◆ WHAT THE TASK ASKS ◆
Transcribe the listing in full, excluding any pictures.

^^^^^^^^

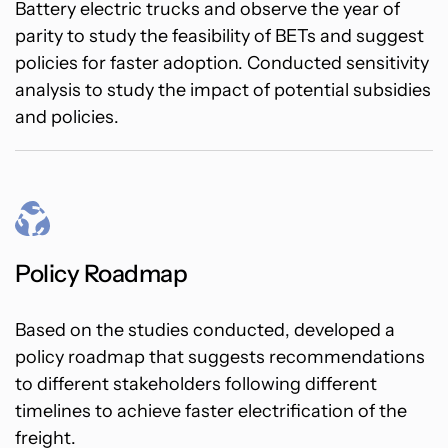
Battery electric trucks and observe the year of
parity to study the feasibility of BETs and suggest
policies for faster adoption. Conducted sensitivity
analysis to study the impact of potential subsidies
and policies.
Policy Roadmap
Based on the studies conducted, developed a
policy roadmap that suggests recommendations
to different stakeholders following different
timelines to achieve faster electrification of the
freight.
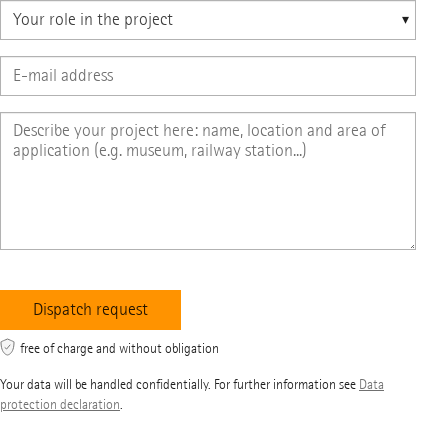
free of charge and without obligation
Your data will be handled confidentially. For further information see
Data
protection declaration
.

^^^^^^^^

◆ ANSWER TO THE PROBLEM ◆
Battery electric trucks and observe the year of
parity to study the feasibility of BETs and suggest
policies for faster adoption. Conducted sensitivity
analysis to study the impact of potential subsidies
and policies.
Policy Roadmap
Based on the studies conducted, developed a
policy roadmap that suggests recommendations
to different stakeholders following different
timelines to achieve faster electrification of the
freight.
free of charge and without obligation
Your data will be handled confidentially. For further information see
Data
protection declaration
.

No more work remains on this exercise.